Dans la dernière formule que nous décrivons ici, les parents autorisent les enfants à leur acheter 1 % de la seconde ou troisième résidence ou appartement. Les enfants deviennent copropriétaires, pour une petite part, avec l’avantage fiscal qu’ils pourront ultérieurement acheter l’immeuble au prix d’un droit de partage de 1 % au lieu de droits d’enregistrement de 10 % en Flandre (12,5 % à Bruxelles et en Wallonie). Et avant cette vente, les parents peuvent faire un don bancaire à leurs enfants.

Vu la grande différence entre droit de vente et droit de partage, il serait intéressant de, par exemple, commencer par vendre au fils 1 % de l’appartement à la mer (contre paiement de 10 % ou de 12,5 % de droits d’enregistrement) et de lui faire acheter le solde contre paiement d’un droit de partage de 1 % après donation bancaire. Mais il y a un bâton derrière la porte, dont le fisc pourrait se servir. Si vous êtes devenu propriétaire indivis suite à une vente, donation, apport en société, etc., les droits d’enregistrement ordinaires de 10 % ou 12,5 % seront toujours dus en cas d’acquisition partielle ou complète ultérieure. L’application de ce droit de partage de 1 % n’a donc de sens que si on y a pensé au moment de l’achat.

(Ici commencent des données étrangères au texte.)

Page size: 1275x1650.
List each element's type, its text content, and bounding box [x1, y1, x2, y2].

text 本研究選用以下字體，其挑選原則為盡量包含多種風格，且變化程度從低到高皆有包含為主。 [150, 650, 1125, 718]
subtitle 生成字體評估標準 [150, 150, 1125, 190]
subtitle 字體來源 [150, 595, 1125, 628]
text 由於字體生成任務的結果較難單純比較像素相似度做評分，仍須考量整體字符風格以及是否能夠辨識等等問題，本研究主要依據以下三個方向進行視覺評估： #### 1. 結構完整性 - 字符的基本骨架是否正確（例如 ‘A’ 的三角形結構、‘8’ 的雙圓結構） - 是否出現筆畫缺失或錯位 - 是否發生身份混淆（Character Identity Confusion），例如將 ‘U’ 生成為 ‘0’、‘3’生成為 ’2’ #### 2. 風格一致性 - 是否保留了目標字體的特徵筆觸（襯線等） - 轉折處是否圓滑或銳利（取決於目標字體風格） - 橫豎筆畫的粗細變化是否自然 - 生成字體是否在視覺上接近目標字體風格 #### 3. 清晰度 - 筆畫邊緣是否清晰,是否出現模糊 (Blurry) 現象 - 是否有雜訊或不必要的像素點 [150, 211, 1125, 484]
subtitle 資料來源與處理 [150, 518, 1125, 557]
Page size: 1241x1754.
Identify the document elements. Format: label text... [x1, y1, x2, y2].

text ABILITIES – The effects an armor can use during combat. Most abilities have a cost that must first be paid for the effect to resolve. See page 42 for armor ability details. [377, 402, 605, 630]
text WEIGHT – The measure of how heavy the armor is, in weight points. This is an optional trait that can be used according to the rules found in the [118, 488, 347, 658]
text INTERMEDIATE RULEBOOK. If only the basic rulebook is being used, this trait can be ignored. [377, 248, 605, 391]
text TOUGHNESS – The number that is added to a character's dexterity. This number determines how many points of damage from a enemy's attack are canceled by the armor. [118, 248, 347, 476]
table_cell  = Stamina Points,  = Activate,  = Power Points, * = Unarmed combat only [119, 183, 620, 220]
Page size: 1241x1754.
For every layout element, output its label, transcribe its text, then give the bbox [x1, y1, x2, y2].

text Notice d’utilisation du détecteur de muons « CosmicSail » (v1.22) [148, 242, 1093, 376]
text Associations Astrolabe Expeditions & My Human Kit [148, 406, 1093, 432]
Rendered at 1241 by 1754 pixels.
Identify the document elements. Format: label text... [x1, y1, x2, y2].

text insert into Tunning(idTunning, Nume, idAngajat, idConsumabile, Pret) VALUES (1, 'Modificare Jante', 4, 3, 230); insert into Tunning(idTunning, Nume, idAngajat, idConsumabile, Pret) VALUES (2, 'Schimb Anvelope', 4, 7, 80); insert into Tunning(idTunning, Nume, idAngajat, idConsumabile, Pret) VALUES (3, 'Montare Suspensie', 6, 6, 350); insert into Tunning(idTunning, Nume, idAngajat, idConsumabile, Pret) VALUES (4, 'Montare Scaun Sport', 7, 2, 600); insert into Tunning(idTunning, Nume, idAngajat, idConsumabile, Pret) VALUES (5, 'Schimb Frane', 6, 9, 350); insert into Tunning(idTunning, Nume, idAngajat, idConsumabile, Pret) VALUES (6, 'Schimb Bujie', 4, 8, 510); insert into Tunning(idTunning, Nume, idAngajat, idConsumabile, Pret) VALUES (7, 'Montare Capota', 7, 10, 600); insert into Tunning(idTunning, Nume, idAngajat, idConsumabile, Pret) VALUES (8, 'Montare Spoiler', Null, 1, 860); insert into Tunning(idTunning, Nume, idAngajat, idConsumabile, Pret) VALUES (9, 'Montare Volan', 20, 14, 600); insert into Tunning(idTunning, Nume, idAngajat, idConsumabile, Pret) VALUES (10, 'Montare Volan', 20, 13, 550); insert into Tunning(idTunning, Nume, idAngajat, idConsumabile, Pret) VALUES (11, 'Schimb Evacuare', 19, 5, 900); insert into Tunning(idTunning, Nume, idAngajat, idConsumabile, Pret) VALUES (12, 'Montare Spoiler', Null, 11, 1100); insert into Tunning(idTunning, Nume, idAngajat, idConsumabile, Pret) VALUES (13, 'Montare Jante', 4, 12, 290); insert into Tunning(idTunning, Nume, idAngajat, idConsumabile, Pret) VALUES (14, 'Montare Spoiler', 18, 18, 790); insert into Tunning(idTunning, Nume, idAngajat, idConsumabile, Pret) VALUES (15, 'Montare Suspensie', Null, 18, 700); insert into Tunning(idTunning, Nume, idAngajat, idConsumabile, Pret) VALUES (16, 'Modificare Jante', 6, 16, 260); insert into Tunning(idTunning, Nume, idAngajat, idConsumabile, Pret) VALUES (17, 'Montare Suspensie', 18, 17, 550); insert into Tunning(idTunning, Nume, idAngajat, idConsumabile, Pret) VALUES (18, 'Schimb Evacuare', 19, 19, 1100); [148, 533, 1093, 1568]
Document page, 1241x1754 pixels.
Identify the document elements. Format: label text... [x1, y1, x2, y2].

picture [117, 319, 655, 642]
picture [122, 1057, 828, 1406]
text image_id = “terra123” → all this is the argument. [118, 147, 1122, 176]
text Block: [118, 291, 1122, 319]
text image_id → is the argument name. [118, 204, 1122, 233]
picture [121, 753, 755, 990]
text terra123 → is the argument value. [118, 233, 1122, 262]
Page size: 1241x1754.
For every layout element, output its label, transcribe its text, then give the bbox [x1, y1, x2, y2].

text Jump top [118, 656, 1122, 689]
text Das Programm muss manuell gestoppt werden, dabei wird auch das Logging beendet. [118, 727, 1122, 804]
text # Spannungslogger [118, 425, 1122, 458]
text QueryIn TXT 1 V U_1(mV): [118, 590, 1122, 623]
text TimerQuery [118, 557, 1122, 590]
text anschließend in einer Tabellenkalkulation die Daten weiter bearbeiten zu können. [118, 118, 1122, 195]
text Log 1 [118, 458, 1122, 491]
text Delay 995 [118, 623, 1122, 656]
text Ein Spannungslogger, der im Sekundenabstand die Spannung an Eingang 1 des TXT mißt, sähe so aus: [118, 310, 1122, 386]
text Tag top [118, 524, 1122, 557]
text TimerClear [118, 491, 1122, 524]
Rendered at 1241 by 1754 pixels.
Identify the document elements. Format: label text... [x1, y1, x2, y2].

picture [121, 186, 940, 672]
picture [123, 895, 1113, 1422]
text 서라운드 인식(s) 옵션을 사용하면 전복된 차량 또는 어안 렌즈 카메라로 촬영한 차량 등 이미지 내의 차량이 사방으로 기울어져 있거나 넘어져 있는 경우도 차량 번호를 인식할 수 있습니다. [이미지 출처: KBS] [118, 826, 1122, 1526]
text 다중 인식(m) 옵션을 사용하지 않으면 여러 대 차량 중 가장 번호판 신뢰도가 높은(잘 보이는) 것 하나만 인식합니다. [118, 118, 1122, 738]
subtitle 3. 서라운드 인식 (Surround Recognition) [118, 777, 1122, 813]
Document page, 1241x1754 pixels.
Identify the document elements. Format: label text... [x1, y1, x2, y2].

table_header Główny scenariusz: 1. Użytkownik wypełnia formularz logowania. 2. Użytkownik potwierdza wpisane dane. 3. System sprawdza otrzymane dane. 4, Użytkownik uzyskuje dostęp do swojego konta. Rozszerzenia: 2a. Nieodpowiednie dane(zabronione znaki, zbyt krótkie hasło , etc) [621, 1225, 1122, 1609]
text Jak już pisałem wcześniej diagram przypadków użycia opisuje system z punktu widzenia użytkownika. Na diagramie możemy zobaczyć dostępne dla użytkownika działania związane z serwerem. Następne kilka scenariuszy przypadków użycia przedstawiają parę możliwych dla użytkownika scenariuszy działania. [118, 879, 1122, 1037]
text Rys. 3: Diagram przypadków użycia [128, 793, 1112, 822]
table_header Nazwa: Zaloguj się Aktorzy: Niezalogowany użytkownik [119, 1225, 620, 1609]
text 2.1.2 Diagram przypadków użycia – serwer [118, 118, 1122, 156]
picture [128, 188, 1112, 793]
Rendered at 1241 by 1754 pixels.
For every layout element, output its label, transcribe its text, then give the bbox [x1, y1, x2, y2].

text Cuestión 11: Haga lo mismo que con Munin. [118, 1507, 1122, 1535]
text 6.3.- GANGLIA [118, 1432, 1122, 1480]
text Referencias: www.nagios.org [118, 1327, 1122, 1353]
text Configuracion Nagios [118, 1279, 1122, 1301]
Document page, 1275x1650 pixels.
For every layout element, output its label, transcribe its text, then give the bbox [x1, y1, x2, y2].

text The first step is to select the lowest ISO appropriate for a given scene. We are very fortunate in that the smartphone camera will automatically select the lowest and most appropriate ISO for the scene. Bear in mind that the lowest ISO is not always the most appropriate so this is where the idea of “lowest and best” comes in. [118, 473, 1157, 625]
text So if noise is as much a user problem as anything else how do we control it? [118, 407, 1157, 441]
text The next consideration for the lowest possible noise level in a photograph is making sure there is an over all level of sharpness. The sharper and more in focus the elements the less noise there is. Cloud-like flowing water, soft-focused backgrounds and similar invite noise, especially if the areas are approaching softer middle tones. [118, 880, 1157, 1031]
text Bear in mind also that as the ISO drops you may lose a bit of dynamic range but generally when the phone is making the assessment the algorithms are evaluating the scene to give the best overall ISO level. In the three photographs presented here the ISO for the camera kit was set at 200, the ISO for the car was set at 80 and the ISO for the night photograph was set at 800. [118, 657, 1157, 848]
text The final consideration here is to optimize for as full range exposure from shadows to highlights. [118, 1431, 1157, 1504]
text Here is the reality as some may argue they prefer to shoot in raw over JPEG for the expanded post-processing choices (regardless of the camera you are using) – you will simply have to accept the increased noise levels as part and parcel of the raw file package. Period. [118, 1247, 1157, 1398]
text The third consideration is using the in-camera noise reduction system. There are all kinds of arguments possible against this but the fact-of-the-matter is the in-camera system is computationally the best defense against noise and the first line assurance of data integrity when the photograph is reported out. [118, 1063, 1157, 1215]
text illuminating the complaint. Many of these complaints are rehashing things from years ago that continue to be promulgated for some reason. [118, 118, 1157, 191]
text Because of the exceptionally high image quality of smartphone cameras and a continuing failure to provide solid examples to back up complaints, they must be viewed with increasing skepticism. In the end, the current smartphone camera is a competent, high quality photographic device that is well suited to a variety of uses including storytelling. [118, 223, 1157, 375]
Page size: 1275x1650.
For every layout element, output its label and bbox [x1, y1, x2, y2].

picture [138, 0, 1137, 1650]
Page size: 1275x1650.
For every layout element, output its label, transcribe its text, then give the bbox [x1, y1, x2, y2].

La technique est comparable à celle de l’achat scindé, dans laquelle les parents achètent l’usufruit et les enfants, la nue-propriété. Mais cette dernière technique est difficilement praticable lorsque les parents doivent encore emprunter de gros montants pour l’achat d’un bien immobilier. De même, l’achat scindé n’est pas sans danger si vous souhaitez acheter un bien que vous pourriez vouloir revendre plus tard. Avec la formule du droit de partage de 1 %, vous pouvez différer la donation jusqu’au moment où vous disposez du montant prévu. La formule concrète dépendra donc de la matérialité des faits. Le cas échéant, cette technique peut être affinée, notamment par un contrat entre copropriétaires. Attention, faites-vous assister par un planificateur financier ou un avocat spécialisé. En matière de planification successorale, c’est une méthode efficace et bon marché, mais il faut y songer à temps.

Conclusion

Une maison, un appartement, un terrain ou un autre bien immobilier se donnent moins facilement qu’un bien mobilier, parce qu’un acte (devant notaire belge) est indispensable. Un logement situé en Belgique ne pourra donc jamais être donné devant un notaire néerlandais, et sans paiement de droits de succession, alors que c’est possible pour des biens mobiliers belges. Il est possible de payer moins de droits de donation et de succession via une donation en tranches dans laquelle vous donnez chaque fois une partie du bien et attendez au moins trois ans entre chaque donation.

Une deuxième méthode est la donation avec clause de retour. Elle s’utilise lorsque les parents possèdent plusieurs biens immobiliers ainsi que des devises qu’ils veulent d’abord donner à un enfant qui utilisera cet argent pour acheter à ses parents le bien immobilier. Le produit de la vente est ensuite donné une nouvelle fois à l’enfant, qui l’utilisera pour acheter un autre bien immobilier des parents, etc.

Pour des biens immobiliers qui restent à acquérir, la formule où les enfants achètent chacun 1 % et les parents, le solde, s’avère intéressante. Les enfants peuvent en effet racheter ultérieurement la part des parents contre paiement de 1 % de droits de partage au lieu des 10 ou 12,5 % de droits d’enregistrement. Pour toutes ces techniques de planification, l’accompagnement d’un spécialiste est essentiel.